The most painful decision in designing the syllabus for this course was to omit a treatment of algorithms. There is no discussion of computational complexity, recursive algorithms, graph or tree algorithms (however, recursion, graphs, and trees are covered).
The reason for this choice is lack of time. There is no hope to cover all of, say, Rosen's book in one semester. Attention then was focused on the purely mathematical ideas that are of use in a computer science curriculum. If these ideas are not covered in the discrete math class, they are likely to fall in the cracks between computer science courses.
Algorithms, on the other hand, always have their own, separate course in every computer science curriculum. If algorithms are not covered in discrete math, they will be covered later on.
Of course, there is some advantage in teaching the same concept repeatedly at different levels, and previous exposure to algorithms would be convenient for students who enter a more advanced course on this topic. However, the risk of having no formal exposure to combinatorics or number theory at all is greater than the inconvenience of being exposed to algorithms for the first time in a dedicated course.

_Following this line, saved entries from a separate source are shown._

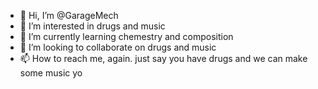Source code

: - 👋 Hi, I’m @GarageMech
- 👀 I’m interested in drugs and music
- 🌱 I’m currently learning chemestry and composition
- 💞️ I’m looking to collaborate on drugs and music
- 📫 How to reach me, again. just say you have drugs and we can make some music yo

<!---
GarageMech/GarageMech is a ✨ special ✨ repository because its `README.md` (this file) appears on your GitHub profile.
You can click the Preview link to take a look at your changes.
--->
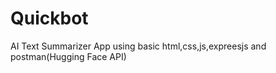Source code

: # Quickbot

AI Text Summarizer App using basic html,css,js,expreesjs and postman(Hugging Face API) 
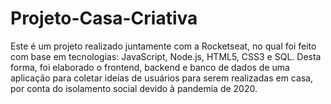 # Projeto-Casa-Criativa

Este é um projeto realizado juntamente com a Rocketseat, no qual foi feito com base em tecnologias: JavaScript, Node.js, HTML5, CSS3 e SQL.
Desta forma, foi elaborado o frontend, backend e banco de dados de uma aplicação para coletar ideias de usuários para serem realizadas em casa,
por conta do isolamento social devido à pandemia de 2020.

In addition, some of the same concepts arise in algorithms and in the narrower view of discrete mathematics that this course implies. For instance, recursion, a crucial idea for algorithms, is not an inherently algorithmic idea per se : A treatment of recursive definitions and the germane notion of proofs by induction fits very well both in mathematics and in this course, and will predispose the student's mind to the algorithmic version of this concept as well.